Exercise requirements: Show every line of the data where the word "buttons" can be found.

Records supplied:
--- START ---

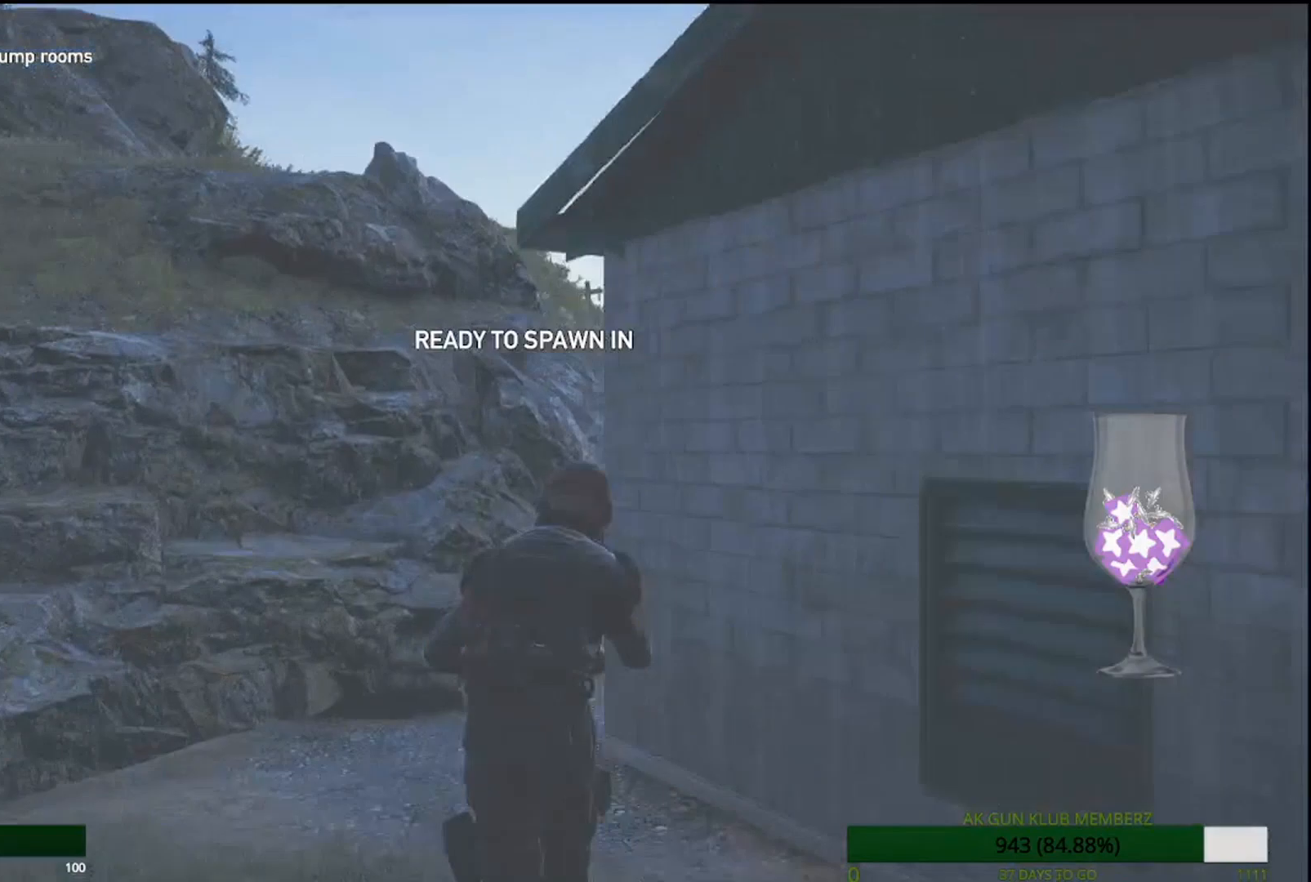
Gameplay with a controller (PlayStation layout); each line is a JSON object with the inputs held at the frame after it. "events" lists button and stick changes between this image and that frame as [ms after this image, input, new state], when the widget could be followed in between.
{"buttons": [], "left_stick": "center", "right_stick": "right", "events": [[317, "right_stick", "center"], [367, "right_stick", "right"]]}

--- END ---
--- START ---

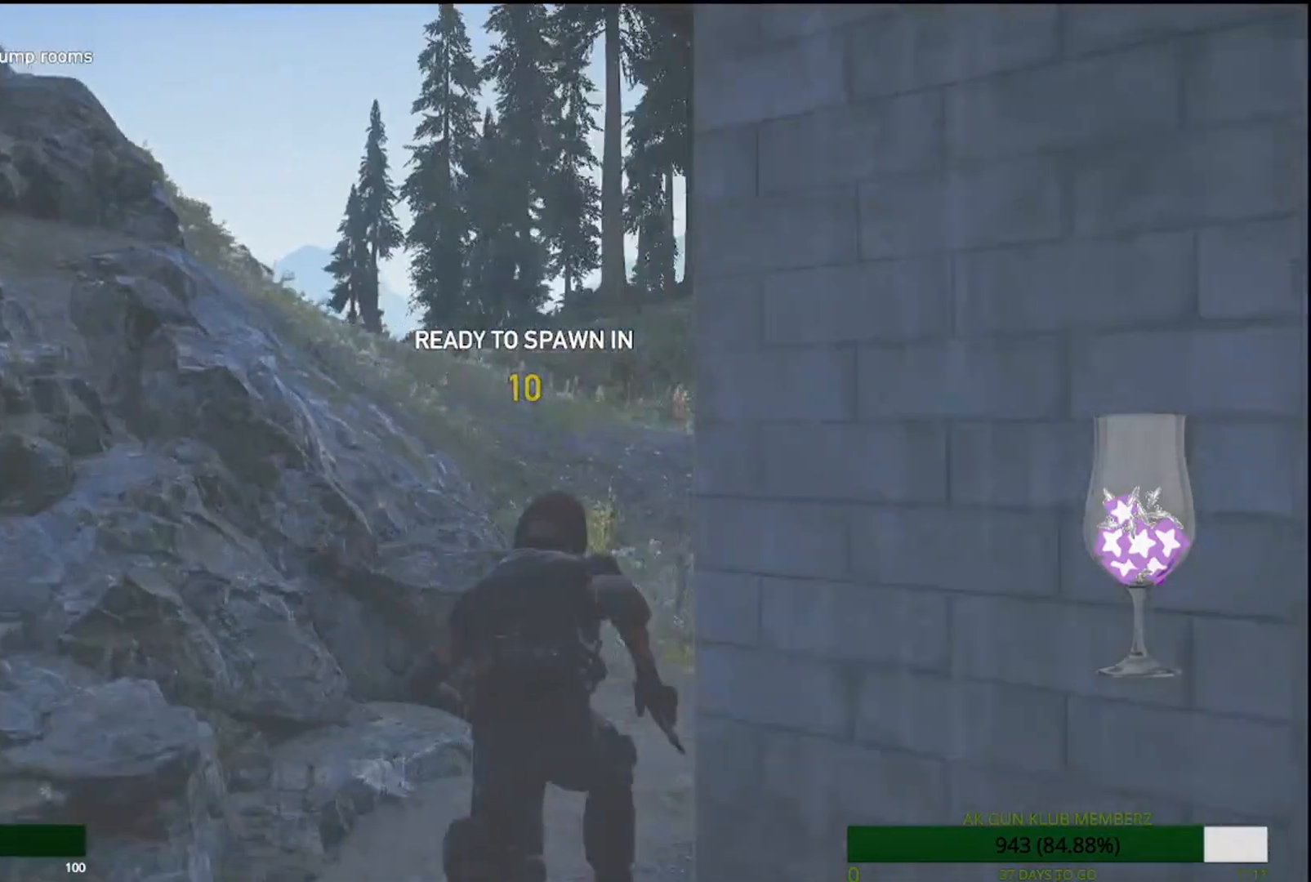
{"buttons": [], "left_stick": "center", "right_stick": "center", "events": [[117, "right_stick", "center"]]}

--- END ---
--- START ---

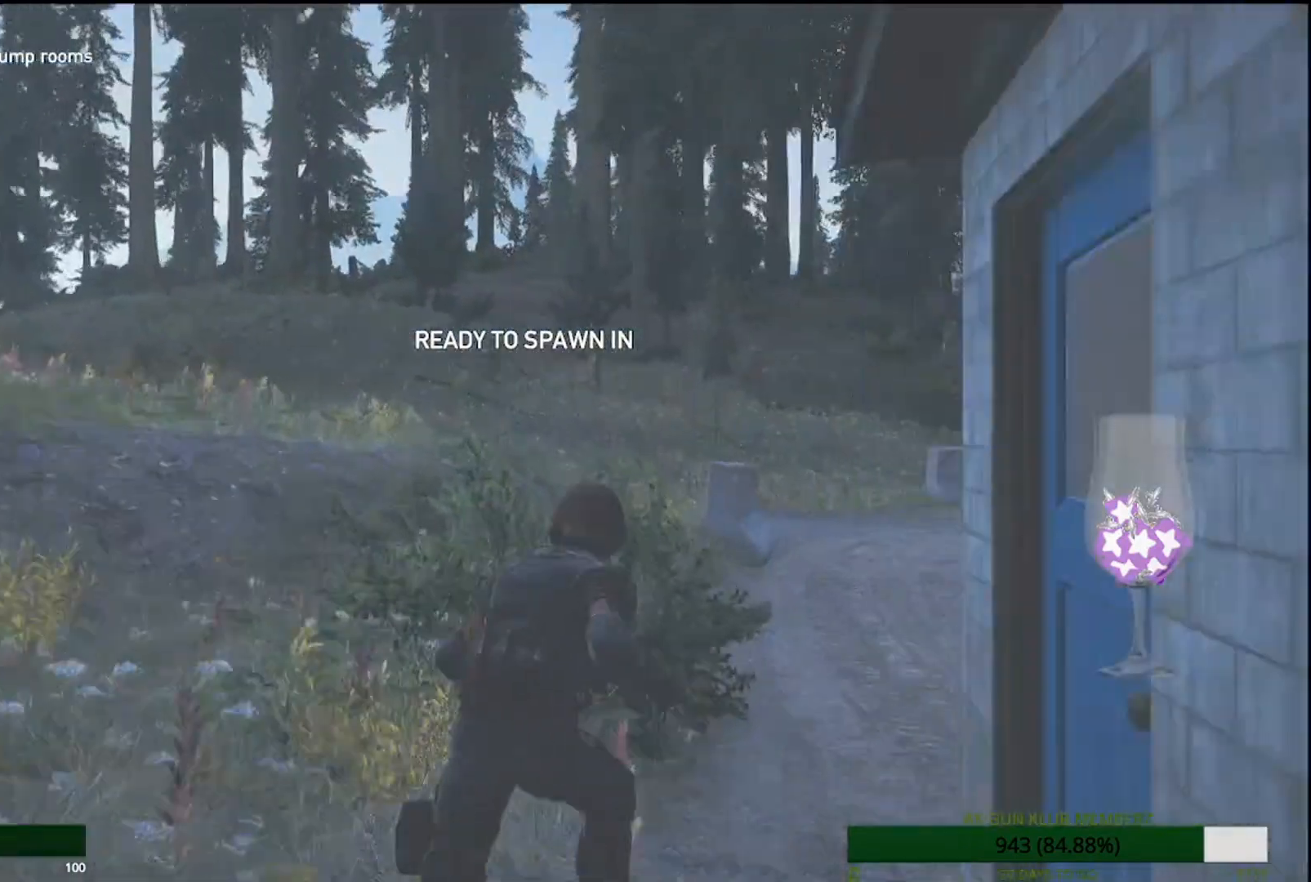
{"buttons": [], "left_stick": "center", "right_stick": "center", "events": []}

--- END ---

Written solution:
{"buttons": [], "left_stick": "center", "right_stick": "right", "events": [[317, "right_stick", "center"], [367, "right_stick", "right"]]}
{"buttons": [], "left_stick": "center", "right_stick": "center", "events": [[117, "right_stick", "center"]]}
{"buttons": [], "left_stick": "center", "right_stick": "center", "events": []}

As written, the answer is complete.